Thursday, July 17, 2008

Designer as Therapist

More than a decade ago, I put together a series of special home furnishings inserts for a regional weekly newspaper called the TAB. Having never worked in publishing, I found the general atmosphere there much more poisonous than any other work environment that I had ever seen or experienced. Judging by what I was being paid, the pay scale must have been abysmal - what made it bearable for me was the positively delightful editor that I worked for. Coming off of a self-designed sabbatical, I had made a commitment to myself to try new and "fun" stuff and this gig - I thought - fit the description.

What jogged this memory for me was Home Is Where the Head in today's "New York Times Home and Garden" section. "Architects complain that they are asked to behave more like mental health professionals than designers, clients complain that their architects and their mates do not understand them, and the stories of couples coming asunder, or of clients suing their architects, are legion." Christopher K. Travis, an architectural designer in Texas has found a solution: "an exhaustive psychological and aesthetic compatibility exercise for would-be home builders that is part New Age self-help manual, part personality test."

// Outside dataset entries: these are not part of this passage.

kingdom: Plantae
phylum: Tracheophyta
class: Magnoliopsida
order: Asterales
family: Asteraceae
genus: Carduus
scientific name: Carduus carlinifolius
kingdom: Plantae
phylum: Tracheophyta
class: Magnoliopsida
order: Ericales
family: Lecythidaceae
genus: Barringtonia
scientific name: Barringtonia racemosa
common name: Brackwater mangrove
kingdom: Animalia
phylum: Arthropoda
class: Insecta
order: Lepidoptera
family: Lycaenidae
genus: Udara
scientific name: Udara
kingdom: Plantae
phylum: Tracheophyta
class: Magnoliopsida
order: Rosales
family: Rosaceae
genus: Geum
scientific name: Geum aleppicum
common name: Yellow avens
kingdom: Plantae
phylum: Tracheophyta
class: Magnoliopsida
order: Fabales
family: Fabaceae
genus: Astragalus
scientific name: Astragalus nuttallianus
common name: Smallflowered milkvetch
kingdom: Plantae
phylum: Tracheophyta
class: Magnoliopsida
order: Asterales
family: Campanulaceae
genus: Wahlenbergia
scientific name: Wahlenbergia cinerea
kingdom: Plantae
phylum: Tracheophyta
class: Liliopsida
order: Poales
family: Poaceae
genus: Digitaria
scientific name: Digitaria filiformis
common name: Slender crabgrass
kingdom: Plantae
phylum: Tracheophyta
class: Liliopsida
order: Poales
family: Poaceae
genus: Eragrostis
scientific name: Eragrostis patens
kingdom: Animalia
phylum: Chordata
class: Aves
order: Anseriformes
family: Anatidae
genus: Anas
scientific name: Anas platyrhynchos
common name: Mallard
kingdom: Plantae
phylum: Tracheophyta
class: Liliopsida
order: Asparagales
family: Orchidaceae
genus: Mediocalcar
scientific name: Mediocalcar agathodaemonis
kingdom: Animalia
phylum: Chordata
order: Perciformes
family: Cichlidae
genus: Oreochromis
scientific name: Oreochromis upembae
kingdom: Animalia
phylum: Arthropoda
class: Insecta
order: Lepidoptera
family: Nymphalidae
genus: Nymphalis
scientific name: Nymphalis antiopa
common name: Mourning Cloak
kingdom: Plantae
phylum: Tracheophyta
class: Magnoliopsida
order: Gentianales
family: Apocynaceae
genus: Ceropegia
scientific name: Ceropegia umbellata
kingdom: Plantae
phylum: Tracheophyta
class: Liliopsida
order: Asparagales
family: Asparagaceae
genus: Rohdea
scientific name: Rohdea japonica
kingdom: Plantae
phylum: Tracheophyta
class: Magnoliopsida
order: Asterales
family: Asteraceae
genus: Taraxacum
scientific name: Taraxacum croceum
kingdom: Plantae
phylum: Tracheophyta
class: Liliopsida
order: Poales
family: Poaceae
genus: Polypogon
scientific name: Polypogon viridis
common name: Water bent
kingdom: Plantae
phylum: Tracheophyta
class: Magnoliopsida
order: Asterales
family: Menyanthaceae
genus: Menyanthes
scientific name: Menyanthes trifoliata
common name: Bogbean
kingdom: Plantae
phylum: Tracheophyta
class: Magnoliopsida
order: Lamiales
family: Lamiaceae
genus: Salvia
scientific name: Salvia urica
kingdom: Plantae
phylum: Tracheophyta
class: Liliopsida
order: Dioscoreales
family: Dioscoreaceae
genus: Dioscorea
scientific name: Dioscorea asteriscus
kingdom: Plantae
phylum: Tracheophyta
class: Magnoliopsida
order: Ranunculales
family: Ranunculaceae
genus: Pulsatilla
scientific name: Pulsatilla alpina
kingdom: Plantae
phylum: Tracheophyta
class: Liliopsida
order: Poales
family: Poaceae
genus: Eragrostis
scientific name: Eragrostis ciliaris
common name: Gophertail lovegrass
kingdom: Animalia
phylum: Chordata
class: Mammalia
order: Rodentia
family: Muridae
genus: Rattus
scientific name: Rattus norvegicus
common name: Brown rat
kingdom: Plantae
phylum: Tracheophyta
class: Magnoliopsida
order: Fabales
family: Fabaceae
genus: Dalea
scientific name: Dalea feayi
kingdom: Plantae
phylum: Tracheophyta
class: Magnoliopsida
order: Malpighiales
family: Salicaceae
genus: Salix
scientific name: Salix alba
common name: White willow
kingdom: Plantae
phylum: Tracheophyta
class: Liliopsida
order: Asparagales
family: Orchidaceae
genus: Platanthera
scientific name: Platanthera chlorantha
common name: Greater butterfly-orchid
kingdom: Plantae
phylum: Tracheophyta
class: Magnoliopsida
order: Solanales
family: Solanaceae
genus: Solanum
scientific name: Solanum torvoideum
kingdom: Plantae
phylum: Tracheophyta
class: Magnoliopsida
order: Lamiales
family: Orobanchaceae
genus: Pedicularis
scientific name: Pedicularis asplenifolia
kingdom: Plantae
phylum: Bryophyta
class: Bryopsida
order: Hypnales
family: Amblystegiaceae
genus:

I looked on my time at the TAB as a learning experience. What I learned is that the most successful residential designers had first been in some form of counseling - art therapist, sex therapist, sociology and even teaching. I finally came to understand why my initial forays into residential design had come to naught - I never found that counseling connection. In hindsight, a lesson learned - I finally understood why I found business much more interesting! (I also learned the few companies that were getting their money's worth from their p.r. agencies. I found small boutique agencies were happy to be helpful to a novice working with a circulation of 600.000, while larger agencies failed to follow up because they were busy putting out boilerplate releases. I am often curious whether anything has changed in the ensuing decade+.)

The "New York Times" story reinforces the importance of the psychological connection that we all have to our homes for those in the business of making and marketing products for the home.